Devant l'expression blessée de Jayden, elle ajouta doucement :

— Pour toi aussi.


Freyja aida Jayden à nettoyer sa chambre. Elle non plus n'était pas à l'aise au milieu des politesses et bavardages futiles de la famille. Le dîner en compagnie des Ancesteel avait été un calvaire. Sans compter que la tante et la cousine de Jay, qui auraient pu égayer quelque peu la soirée, étaient toujours à Londres. Nicolas avait tenté de convaincre Charles Ancesteel de les faire revenir afin d'avoir une meilleure force de frappe, mais le patriarche s'était montré inflexible.

Après la mort de son unique fille, il refusait d'exposer les membres les plus vulnérables de sa famille. Freyja avait ri amer à ces mots : pour elle, femmes et enfants n'étaient pas à mettre de côté. Surtout lorsque les enfants en question savaient se défendre. Quant à l'épouse de James, l'oncle de Jay, bien qu'elle n'ait pas de capacités offensives, elle était capable d'utiliser des armes à feu ou de tendre des pièges.

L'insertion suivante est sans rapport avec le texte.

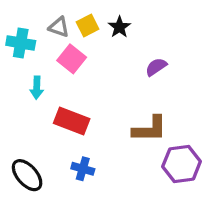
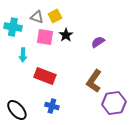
black star: (119, 27) -> (66, 35), moved
pink square: (72, 59) -> (45, 37), turned -30
brown L-shape: (150, 129) -> (94, 81), turned 125

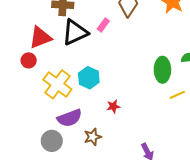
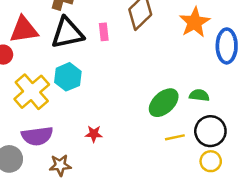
pink rectangle: (103, 25) -> (104, 32), turned -56
green ellipse: (162, 70) -> (164, 103), turned 35
cyan hexagon: (89, 78) -> (68, 77), moved

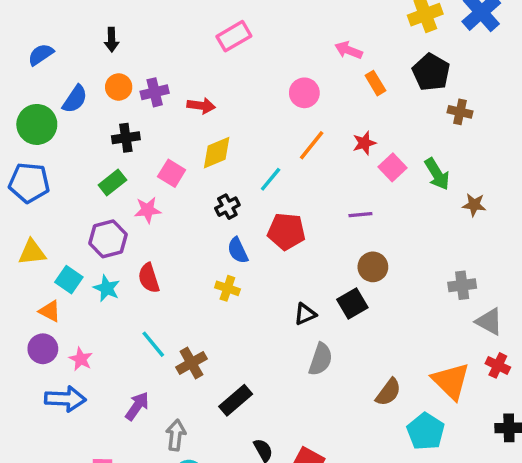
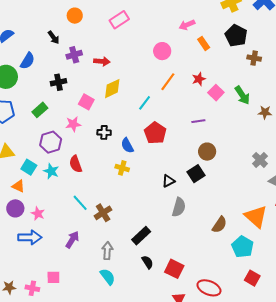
black arrow: (112, 40) -> (54, 37), moved, turned -32
pink arrow: (348, 50) -> (187, 25), turned -42
orange circle: (119, 87) -> (75, 16), moved
green rectangle: (112, 183) -> (40, 110), moved
black cross: (227, 207) -> (104, 132), moved, turned 32
red pentagon: (286, 231) -> (155, 133), turned 30
gray cross: (462, 285) -> (260, 160), turned -35
black rectangle: (236, 400) -> (141, 236), moved
gray arrow: (176, 435) -> (107, 251), moved

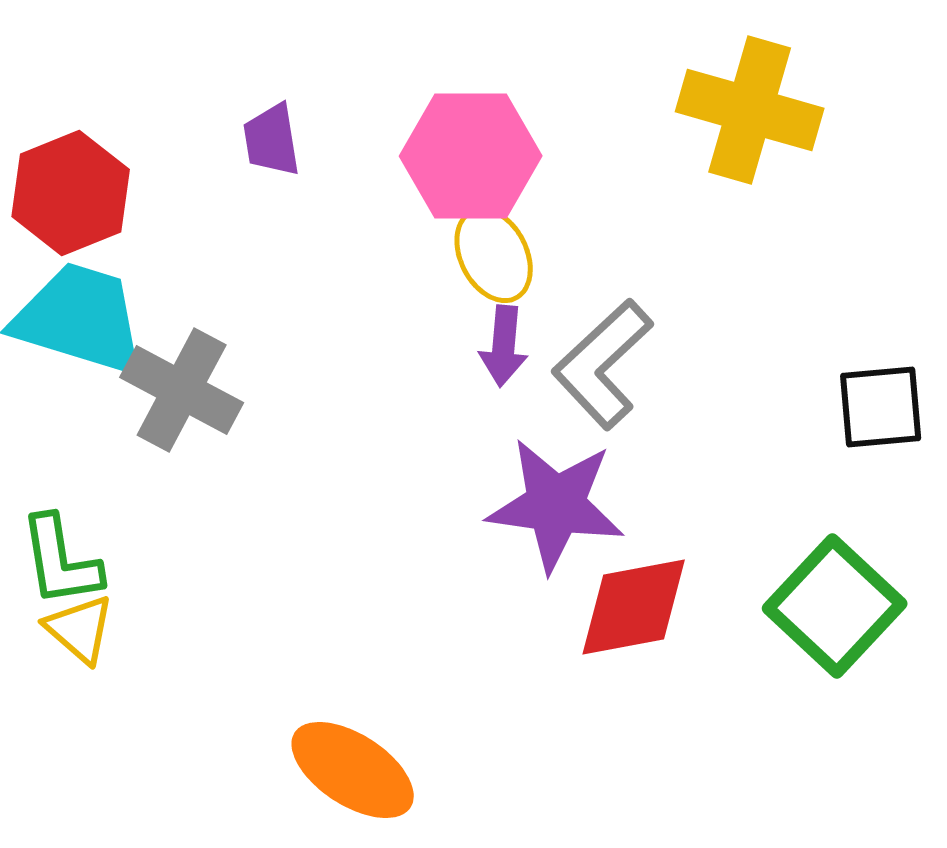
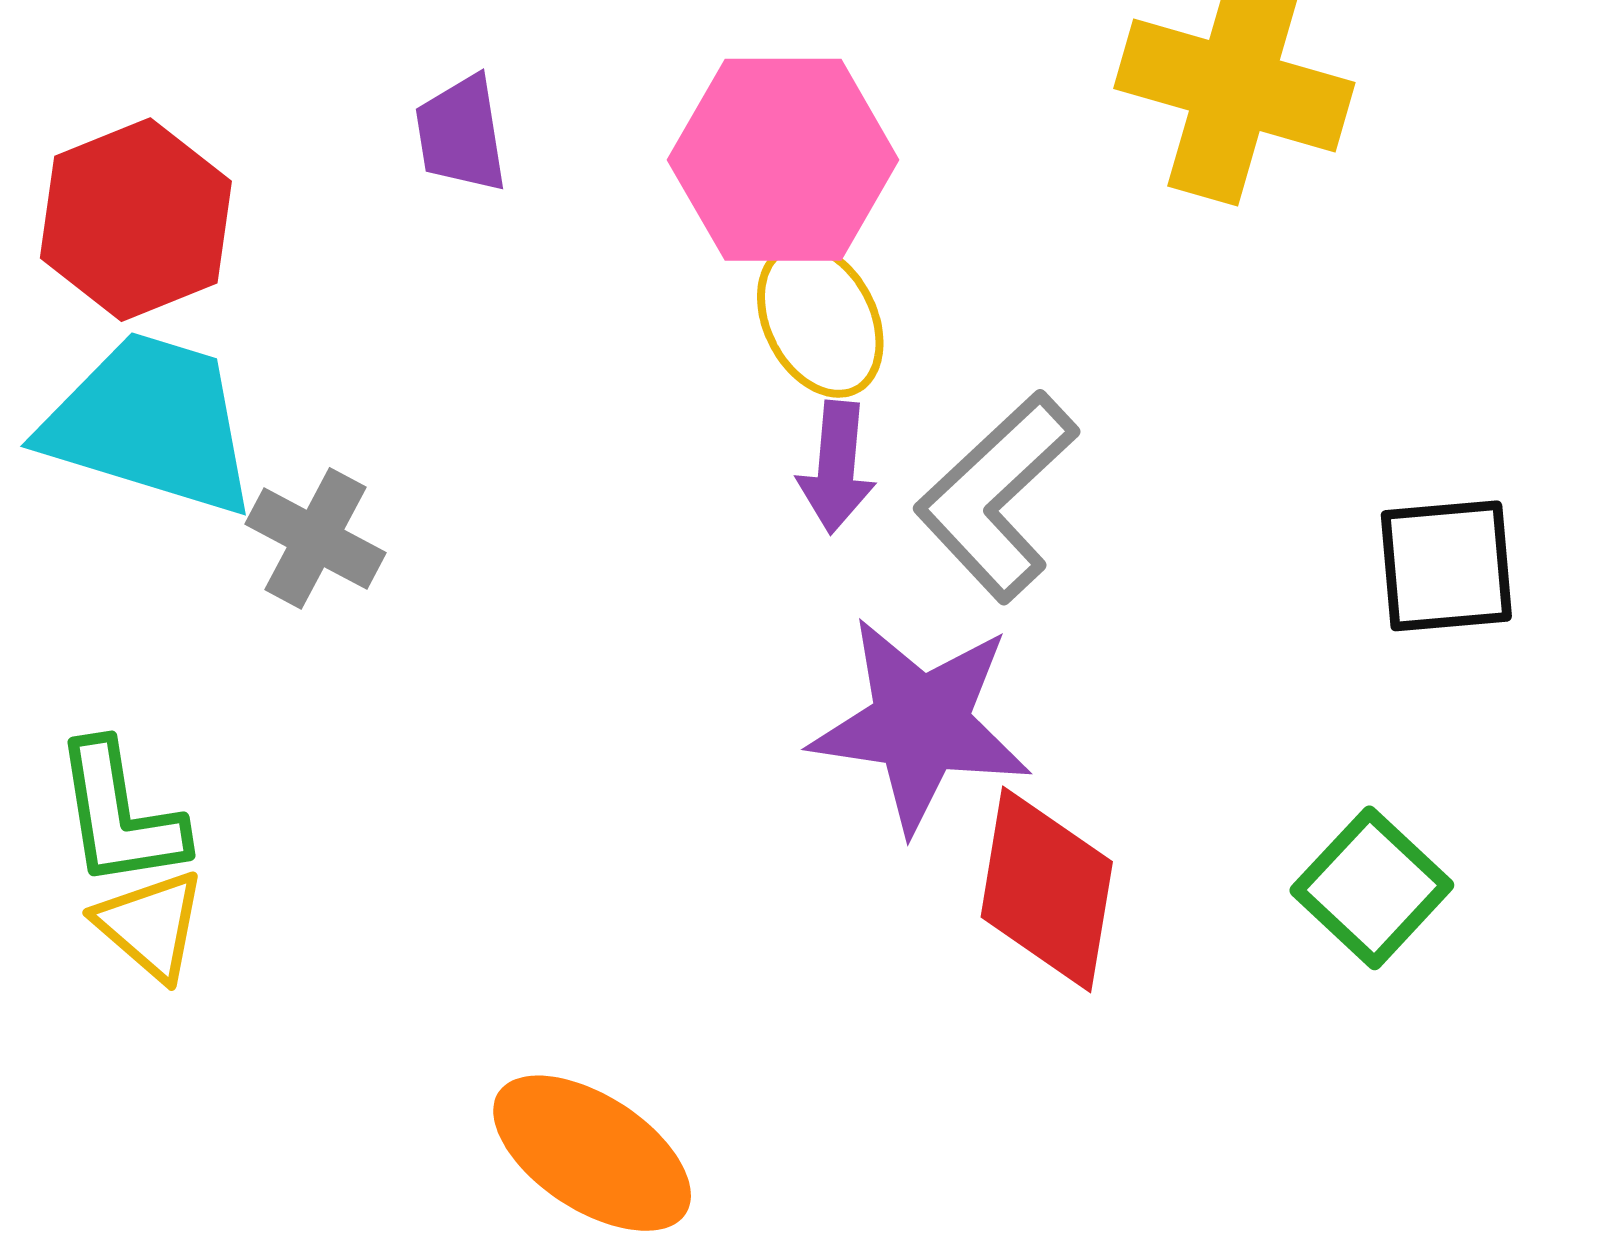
gray cross: (182, 390) -> (315, 538), size x0.7
green square: (835, 606) -> (1372, 888), size x0.7
red diamond: (634, 607) -> (1047, 889), turned -70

Avant de souhaiter bonne nuit à son fils, Nicolas lui avait assuré qu'il cuisinerait encore son beau-père le lendemain. Même si Jayden faisait confiance à son père et à Freyja pour se montrer à la hauteur, la présence de sa cousine serait une force en plus. Il avait grandi aux côtés de June. La mort de Kathleen Ancesteel les avait éloignés, mais les cousins s'étaient toujours débrouillés pour se voir au moins une fois par an.


Quand le ménage fut terminé, Frey le salua et partit rejoindre sa chambre – dans l'aile principale, bien entendu. Seul dans la pièce faiblement éclairée par une lampe à pied, Jayden sortit un jogging de son sac d'affaires. Comme l'air était alourdi des odeurs de produits ménagers, il tira les battants grincheux de la fenêtre et inspira. Les collines sombres apparaissaient sous la lumière intermittente de la lune baignée de nuages. Jayden frissonna en basculant le regard sur le domaine environnant. Les brumes avaient envahi vergers et jardins. Depuis l'attaque des Kyra, des mercenaires Mutabilis surveillaient les lieux jour et nuit. Pourtant, dans le brouillard et le noir, la silhouette mince d'un enfant serait difficilement détectable.

La gorge nouée, Jay se promit d'interroger son père dès le lendemain sur la nature des capacités des mercenaires. Il espérait qu'au moins l'un d'eux soit doté d'un pouvoir de détection.